ポリニャック夫人(ヨランド・マルティーヌ・ガブリエル・ド・ポラストロン)は1749年に生まれ、ヴェルサイユ宮殿でアントワネットの親しい友人となった。彼女が王妃から寵愛を受け、一族みな宮廷での高い地位を確立したのは漫画と同じである。そのため、フランス革命が勃発すると国民の怒りの対象となり、1789年にフランスを脱出、スイスに亡命している。
その後、ポリニャック夫人は1793年にオーストリアのウィーンで病没。アントワネットが処刑されてからわずか数カ月後のことである。一説には、フランス革命による恐怖やストレスが健康を害したとも伝えられている。
ちなみに漫画原作ではロザリーが隠し子だったという設定になっているが、実際には隠し子はおらず、多くの子宝に恵まれている。しかもその家系は、いまもモナコ王室まで続いているのだ。
■物語を彩る気高きプリンス、フェルゼンの壮絶な最期とは
ハンス・アクセル・フォン・フェルゼンはスウェーデンの貴族であり、フランス宮廷においてアントワネットと運命的な恋に落ちた人物だ。
『ベルばら』の作中では、知的で容姿端麗な紳士として描かれ、アントワネットを守り愛に生きた純粋な男性として人気を博した。しかし、彼の実際の人生は、物語以上に過酷な運命を辿っている。
フランス革命が勃発すると、フェルゼン(フェンセン)はアントワネットとその家族の亡命計画「ヴァレンヌ事件」に深く関与した。しかしこの計画は失敗し、王妃とルイ16世は捕らえられ、やがて処刑される。愛する人を救えなかったフェルゼンは失意のなかフランスを離れ、祖国スウェーデンへと戻ることとなった。
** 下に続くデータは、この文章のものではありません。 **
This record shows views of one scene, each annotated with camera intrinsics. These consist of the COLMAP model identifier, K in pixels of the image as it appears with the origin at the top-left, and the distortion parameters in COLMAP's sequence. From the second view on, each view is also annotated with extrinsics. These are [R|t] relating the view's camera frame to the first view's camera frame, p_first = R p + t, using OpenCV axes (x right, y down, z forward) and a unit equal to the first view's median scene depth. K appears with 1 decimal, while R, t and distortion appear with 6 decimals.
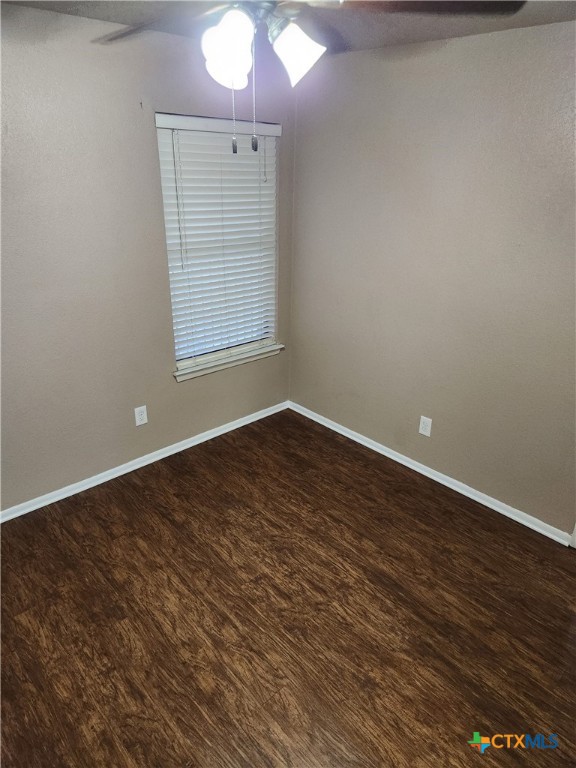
lens RADIAL K [[506.2, 0, 288.0], [0, 506.2, 384.0], [0, 0, 1]] dist [0.084281, -0.069769]
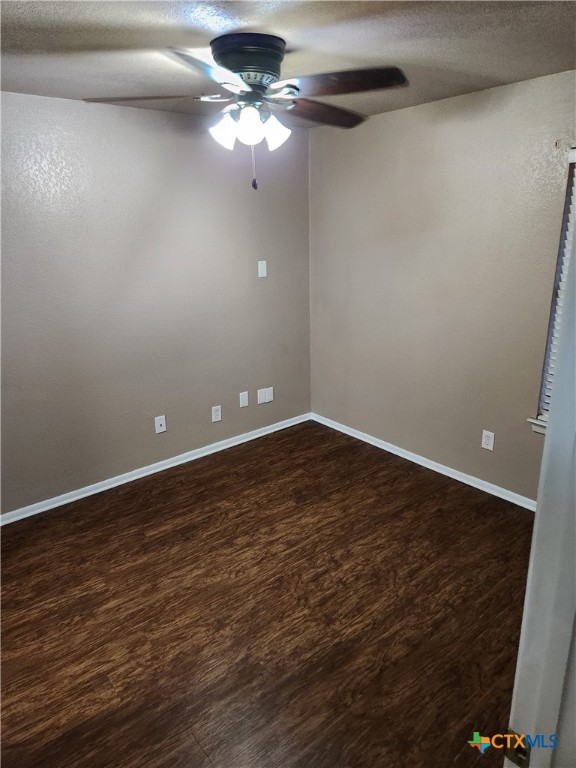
lens RADIAL K [[506.2, 0, 288.0], [0, 506.2, 384.0], [0, 0, 1]] dist [0.084281, -0.069769]
pose [[-0.059374, 0.284602, -0.956805, 0.940454], [-0.391214, 0.875188, 0.284601, -0.232569], [0.918383, 0.391213, 0.059377, 0.750178]]
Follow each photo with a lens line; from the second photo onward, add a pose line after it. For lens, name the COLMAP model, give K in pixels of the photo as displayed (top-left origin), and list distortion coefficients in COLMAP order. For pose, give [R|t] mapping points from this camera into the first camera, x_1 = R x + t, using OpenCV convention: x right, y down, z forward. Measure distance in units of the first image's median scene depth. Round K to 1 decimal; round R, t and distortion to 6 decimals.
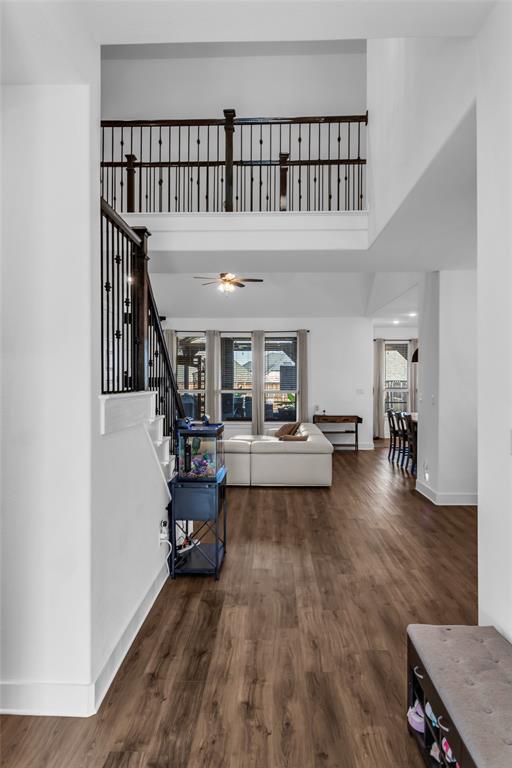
lens RADIAL K [[519.4, 0, 254.7], [0, 519.4, 363.4], [0, 0, 1]] dist [-0.037400, -0.000277]
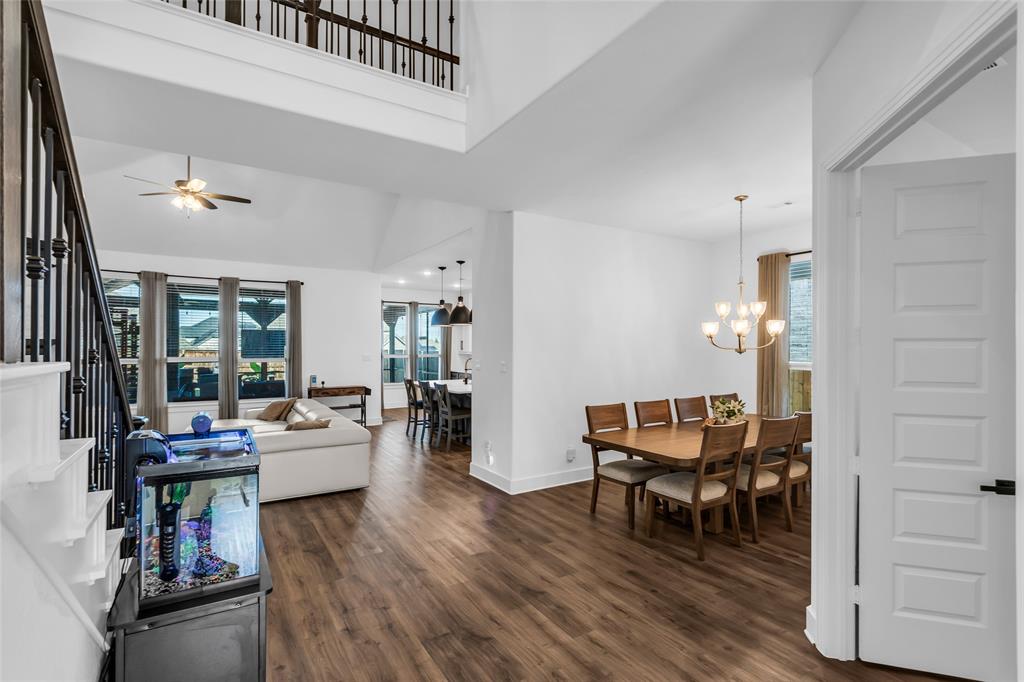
lens RADIAL K [[480.5, 0, 511.4], [0, 480.5, 342.0], [0, 0, 1]] dist [-0.001730, 0.000369]
pose [[0.828926, 0.006083, 0.559325, -0.044411], [-0.017764, 0.999723, 0.015454, 0.011389], [-0.559076, -0.022746, 0.828805, 0.215320]]
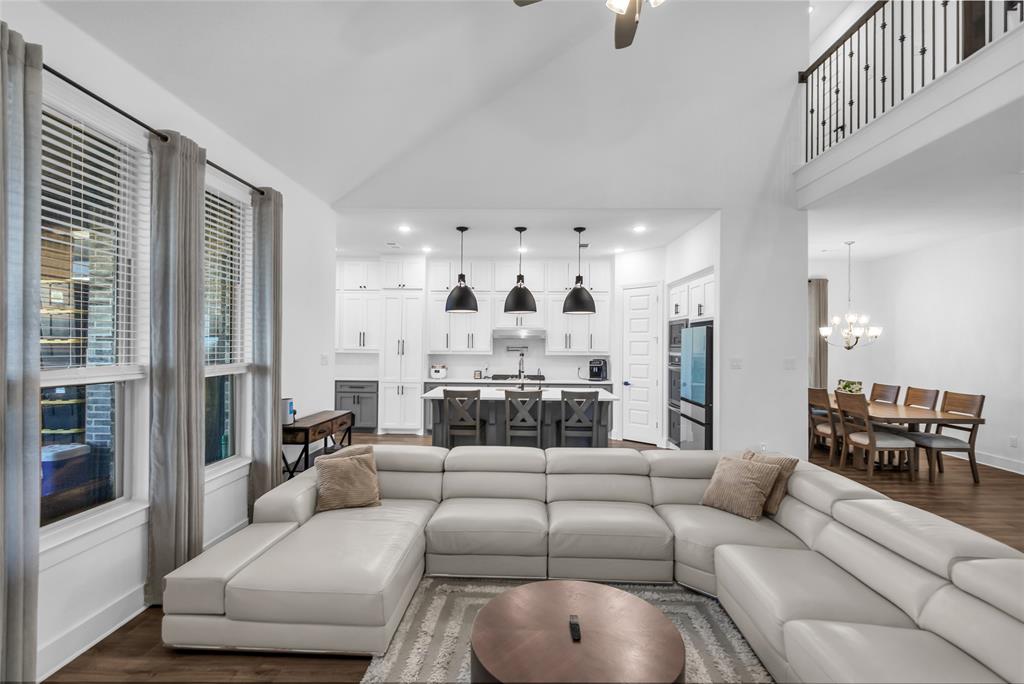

帰国後のフェルゼンは、スウェーデン王室の外交官として活動を続けたが、次第に民衆の強い反感を買うようになる。1810年6月20日、彼は暴徒化した群衆に襲われ、凄惨な暴行を受けた。
馬車から引きずり下ろされた彼は石を投げつけられ、頭部や胸部を踏みつけられた末に死亡。さらに、彼の遺体は無残にも服を脱がされた状態で排水溝に投げ捨てられたと伝えられている。
『ベルばら』でのフェルゼンは、誰にでも優しく、誠実な理想の貴公子として描かれていた。しかし史実の彼は、貴族としての誇りを持ちながらも、時に民衆に対して高圧的な態度を取っていたとする見方もある。そのため、彼の死は単なる暴動の犠牲というより、民衆の強い恨みを買った結果だったのかもしれない。